A significant change under Article 47 mandates that shareholders of limited liability companies fully pay their subscribed capital within five years of incorporation. Existing companies (incorporated before July 1, 2024) are granted a three-year transition period (ending June 30, 2027) to adjust payment schedules exceeding this limit.


Companies must audit existing shareholder agreements to identify deadlines extending beyond June 30, 2032. For example, if a shareholder’s payment is scheduled for December 2035, the deadline must be brought forward to June 2032. Shareholders unwilling or unable to meet these obligations should consider reducing registered capital, a process requiring filings with the State Administration for Market Regulation (SAMR) and creditor notifications.


To mitigate risks, companies may impose penalties for delayed contributions, such as suspending voting rights or charging interest. Additionally, capital reduction processes should include public notices to creditors and safeguards to address potential disputes.





3. Accepting Equity and Debt as Capital Contributions


Article 48 formally recognizes equity and debt as valid forms of capital contribution, provided they are appraisable, transferable, and legally compliant. Equity contributions must adhere to strict criteria under Judicial Interpretation III, including proof of ownership, absence of encumbrances, and third-party valuations.


Debt contributions, particularly third-party claims, carry higher risks due to potential fraud. Companies should verify such debts rigorously—for instance, by sending confirmation letters to debtors and requiring notarized agreements. To protect against defaults, articles of association may restrict profit distributions to shareholders until debts are realized and include clawback clauses. A sample provision might state: “If a contributed debt is invalidated or uncollectible, the shareholder must compensate the company in cash within 30 days.”

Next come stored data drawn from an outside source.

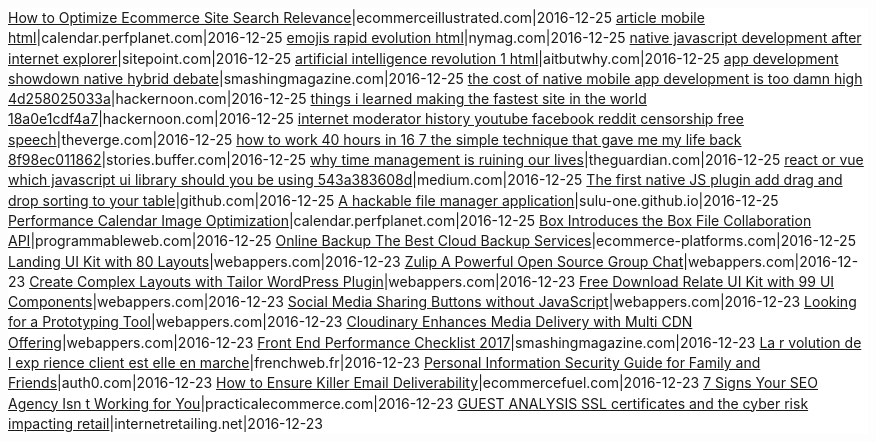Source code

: [How to Optimize Ecommerce Site Search Relevance](http://www.ecommerceillustrated.com/site-search-relevance/)|ecommerceillustrated.com|2016-12-25
[article mobile html](http://calendar.perfplanet.com/2016/loading-web-fonts-asynchronously/)|calendar.perfplanet.com|2016-12-25
[emojis rapid evolution html](http://nymag.com/daily/intelligencer/2014/11/emojis-rapid-evolution.html)|nymag.com|2016-12-25
[native javascript development after internet explorer](https://www.sitepoint.com/native-javascript-development-after-internet-explorer/)|sitepoint.com|2016-12-25
[artificial intelligence revolution 1 html](http://waitbutwhy.com/2015/01/artificial-intelligence-revolution-1.html)|aitbutwhy.com|2016-12-25
[app development showdown native hybrid debate](https://www.smashingmagazine.com/2016/12/app-development-showdown-native-hybrid-debate/)|smashingmagazine.com|2016-12-25
[the cost of native mobile app development is too damn high 4d258025033a](https://hackernoon.com/the-cost-of-native-mobile-app-development-is-too-damn-high-4d258025033a)|hackernoon.com|2016-12-25
[things i learned making the fastest site in the world 18a0e1cdf4a7](https://hackernoon.com/10-things-i-learned-making-the-fastest-site-in-the-world-18a0e1cdf4a7)|hackernoon.com|2016-12-25
[internet moderator history youtube facebook reddit censorship free speech](http://www.theverge.com/2016/4/13/11387934/internet-moderator-history-youtube-facebook-reddit-censorship-free-speech)|theverge.com|2016-12-25
[how to work 40 hours in 16 7 the simple technique that gave me my life back 8f98ec011862](https://stories.buffer.com/how-to-work-40-hours-in-16-7-the-simple-technique-that-gave-me-my-life-back-8f98ec011862?gi=30e118be66b7)|stories.buffer.com|2016-12-25
[why time management is ruining our lives](http://www.theguardian.com/technology/2016/dec/22/why-time-management-is-ruining-our-lives)|theguardian.com|2016-12-25
[react or vue which javascript ui library should you be using 543a383608d](https://medium.com/js-dojo/react-or-vue-which-javascript-ui-library-should-you-be-using-543a383608d)|medium.com|2016-12-25
[The first native JS plugin add drag and drop sorting to your table](https://github.com/sindu12jun/table-dragger)|github.com|2016-12-25
[A hackable file manager application](https://sulu-one.github.io/website/index.html)|sulu-one.github.io|2016-12-25
[Performance Calendar Image Optimization](http://calendar.perfplanet.com/2016/image-optimization/)|calendar.perfplanet.com|2016-12-25
[Box Introduces the Box File Collaboration API](http://www.programmableweb.com/news/box-introduces-box-file-collaboration-api/brief/2016/12/24)|programmableweb.com|2016-12-25
[Online Backup The Best Cloud Backup Services](http://ecommerce-platforms.com/articles/online-backup-best-services)|ecommerce-platforms.com|2016-12-25
[Landing UI Kit with 80 Layouts](http://www.webappers.com/2016/07/07/landing-ui-kit-80-layouts/)|webappers.com|2016-12-23
[Zulip A Powerful Open Source Group Chat](http://www.webappers.com/2016/07/13/zulip-powerful-open-source-group-chat/)|webappers.com|2016-12-23
[Create Complex Layouts with Tailor WordPress Plugin](http://www.webappers.com/2016/07/14/create-complex-layouts-tailor-wordpress-plugin/)|webappers.com|2016-12-23
[Free Download Relate UI Kit with 99 UI Components](http://www.webappers.com/2016/07/18/free-download-relate-ui-kit-99-ui-components/)|webappers.com|2016-12-23
[Social Media Sharing Buttons without JavaScript](http://www.webappers.com/2016/08/04/social-media-sharing-buttons-without-javascript/)|webappers.com|2016-12-23
[Looking for a Prototyping Tool](http://www.webappers.com/2016/09/20/looking-prototyping-tool-good-ones/)|webappers.com|2016-12-23
[Cloudinary Enhances Media Delivery with Multi CDN Offering](http://www.webappers.com/2016/11/30/cloudinary-enhances-media-delivery-multi-cdn-offering/)|webappers.com|2016-12-23
[Front End Performance Checklist 2017](https://www.smashingmagazine.com/2016/12/front-end-performance-checklist-2017-pdf-pages/)|smashingmagazine.com|2016-12-23
[La r volution de l exp rience client est elle en marche](http://www.frenchweb.fr/la-revolution-de-lexperience-client-est-elle-en-marche/271232)|frenchweb.fr|2016-12-23
[Personal Information Security Guide for Family and Friends](https://auth0.com/blog/personal-information-security-identity-guide)|auth0.com|2016-12-23
[How to Ensure Killer Email Deliverability](http://www.ecommercefuel.com/email-deliverability-best-practices/)|ecommercefuel.com|2016-12-23
[7 Signs Your SEO Agency Isn t Working for You](http://www.practicalecommerce.com/articles/132122-7-Signs-Your-SEO-Agency-Isn%e2%80%99t-Working-for-You)|practicalecommerce.com|2016-12-23
[GUEST ANALYSIS SSL certificates and the cyber risk impacting retail](http://internetretailing.net/2016/12/guest-analysis-ssl-certificates-cyber-risk-impacting-retail/)|internetretailing.net|2016-12-23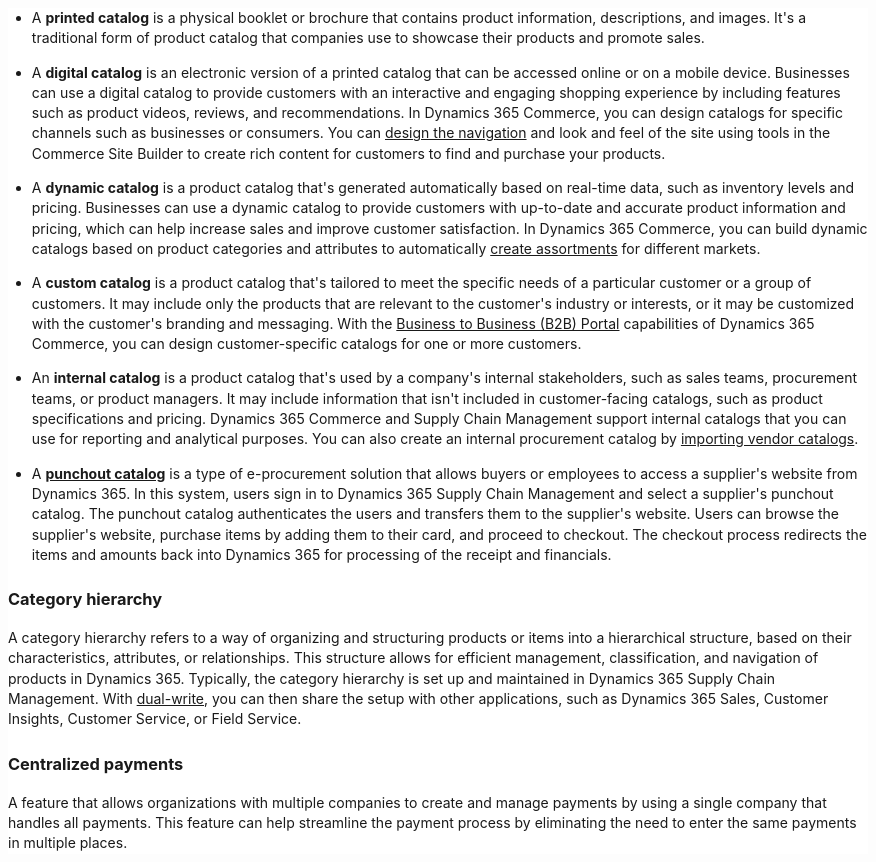 - A **printed catalog** is a physical booklet or brochure that contains product information, descriptions, and images. It's a traditional form of product catalog that companies use to showcase their products and promote sales.

- A **digital catalog** is an electronic version of a printed catalog that can be accessed online or on a mobile device. Businesses can use a digital catalog to provide customers with an interactive and engaging shopping experience by including features such as product videos, reviews, and recommendations. In Dynamics 365 Commerce, you can design catalogs for specific channels such as businesses or consumers. You can [design the navigation](/dynamics365/commerce/customize-site-navigation) and look and feel of the site using tools in the Commerce Site Builder to create rich content for customers to find and purchase your products.

- A **dynamic catalog** is a product catalog that's generated automatically based on real-time data, such as inventory levels and pricing. Businesses can use a dynamic catalog to provide customers with up-to-date and accurate product information and pricing, which can help increase sales and improve customer satisfaction. In Dynamics 365 Commerce, you can build dynamic catalogs based on product categories and attributes to automatically [create assortments](/dynamics365/commerce/assortments) for different markets.

- A **custom catalog** is a product catalog that's tailored to meet the specific needs of a particular customer or a group of customers. It may include only the products that are relevant to the customer's industry or interests, or it may be customized with the customer's branding and messaging. With the [Business to Business (B2B) Portal](/dynamics365/commerce/catalogs-b2b-sites) capabilities of Dynamics 365 Commerce, you can design customer-specific catalogs for one or more customers.

- An **internal catalog** is a product catalog that's used by a company's internal stakeholders, such as sales teams, procurement teams, or product managers. It may include information that isn't included in customer-facing catalogs, such as product specifications and pricing. Dynamics 365 Commerce and Supply Chain Management support internal catalogs that you can use for reporting and analytical purposes. You can also create an internal procurement catalog by [importing vendor catalogs](/dynamics365/supply-chain/procurement/vendor-catalogs-import).

- A [**punchout catalog**](/dynamics365/supply-chain/procurement/use-external-catalogs-for-punchout) is a type of e-procurement solution that allows buyers or employees to access a supplier's website from Dynamics 365. In this system, users sign in to Dynamics 365 Supply Chain Management and select a supplier's punchout catalog. The punchout catalog authenticates the users and transfers them to the supplier's website. Users can browse the supplier's website, purchase items by adding them to their card, and proceed to checkout. The checkout process redirects the items and amounts back into Dynamics 365 for processing of the receipt and financials.

### Category hierarchy

A category hierarchy refers to a way of organizing and structuring products or items into a hierarchical structure, based on their characteristics, attributes, or relationships. This structure allows for efficient management, classification, and navigation of products in Dynamics 365. Typically, the category hierarchy is set up and maintained in Dynamics 365 Supply Chain Management. With [dual-write](/dynamics365/fin-ops-core/dev-itpro/data-entities/dual-write/dual-write-home-page), you can then share the setup with other applications, such as Dynamics 365 Sales, Customer Insights, Customer Service, or Field Service.

### Centralized payments

A feature that allows organizations with multiple companies to create and manage payments by using a single company that handles all payments. This feature can help streamline the payment process by eliminating the need to enter the same payments in multiple places.
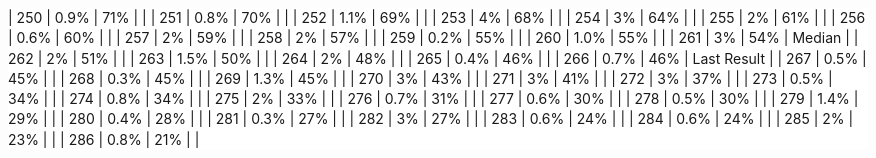 | 250 | 0.9% | 71% |  |
| 251 | 0.8% | 70% |  |
| 252 | 1.1% | 69% |  |
| 253 | 4% | 68% |  |
| 254 | 3% | 64% |  |
| 255 | 2% | 61% |  |
| 256 | 0.6% | 60% |  |
| 257 | 2% | 59% |  |
| 258 | 2% | 57% |  |
| 259 | 0.2% | 55% |  |
| 260 | 1.0% | 55% |  |
| 261 | 3% | 54% | Median |
| 262 | 2% | 51% |  |
| 263 | 1.5% | 50% |  |
| 264 | 2% | 48% |  |
| 265 | 0.4% | 46% |  |
| 266 | 0.7% | 46% | Last Result |
| 267 | 0.5% | 45% |  |
| 268 | 0.3% | 45% |  |
| 269 | 1.3% | 45% |  |
| 270 | 3% | 43% |  |
| 271 | 3% | 41% |  |
| 272 | 3% | 37% |  |
| 273 | 0.5% | 34% |  |
| 274 | 0.8% | 34% |  |
| 275 | 2% | 33% |  |
| 276 | 0.7% | 31% |  |
| 277 | 0.6% | 30% |  |
| 278 | 0.5% | 30% |  |
| 279 | 1.4% | 29% |  |
| 280 | 0.4% | 28% |  |
| 281 | 0.3% | 27% |  |
| 282 | 3% | 27% |  |
| 283 | 0.6% | 24% |  |
| 284 | 0.6% | 24% |  |
| 285 | 2% | 23% |  |
| 286 | 0.8% | 21% |  |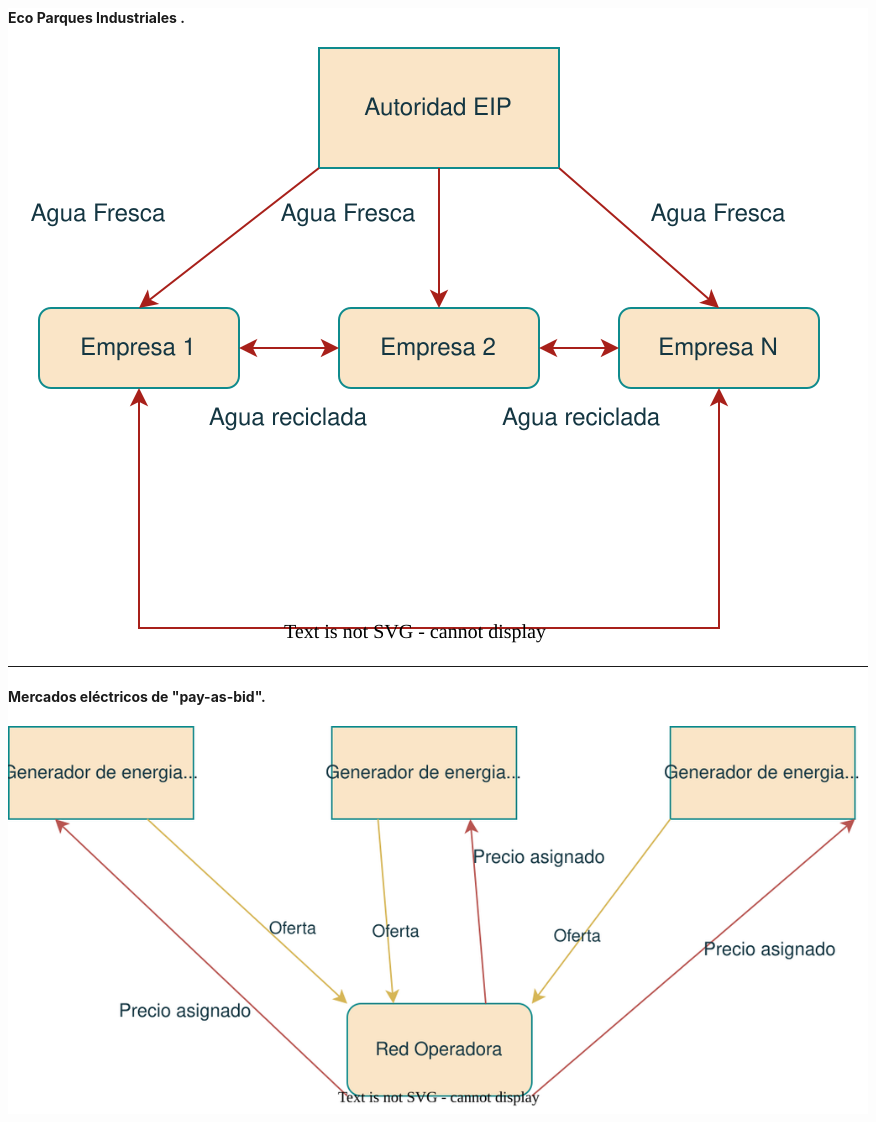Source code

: 
####   Eco Parques Industriales .



![Diagrama Eco-Parque-Industrial](EPI.svg)

---

####   Mercados eléctricos de "pay-as-bid".


![Diagrama Mercado Eléctrico pay-as-bid](ElectricPaid_as_bid.drawio.svg)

4. Redefining Manager Authority


The revised law (Article 74) eliminates statutory manager powers, leaving authority to be defined either through board delegation or the articles of association. Companies must decide whether to prioritize operational efficiency or checks and balances.


For startups seeking agility, delegating authority to the board allows flexibility. Mature companies, however, may prefer specifying managerial powers in the articles, such as approving contracts up to a certain value without board oversight. Existing articles referencing outdated statutory powers (e.g., hiring mid-level staff) should be revised to align with the new framework.


Conclusion


The revised Company Law underscores the need for proactive governance adjustments. Companies should prioritize updating their articles of association to address legal representative procedures, capital contribution timelines, and non-monetary contributions. Engaging legal counsel to navigate SAMR filings and stakeholder communications is critical. Failure to comply risks penalties, operational disruptions, or invalidation of corporate actions.



 

Disclaimer: All Content is for informational purposes only and may not reflect the most current legal and regulatory developments. All summaries of the laws, regulations and practice are subject to change. The Content is not offered as legal or professional advice for any specific matter.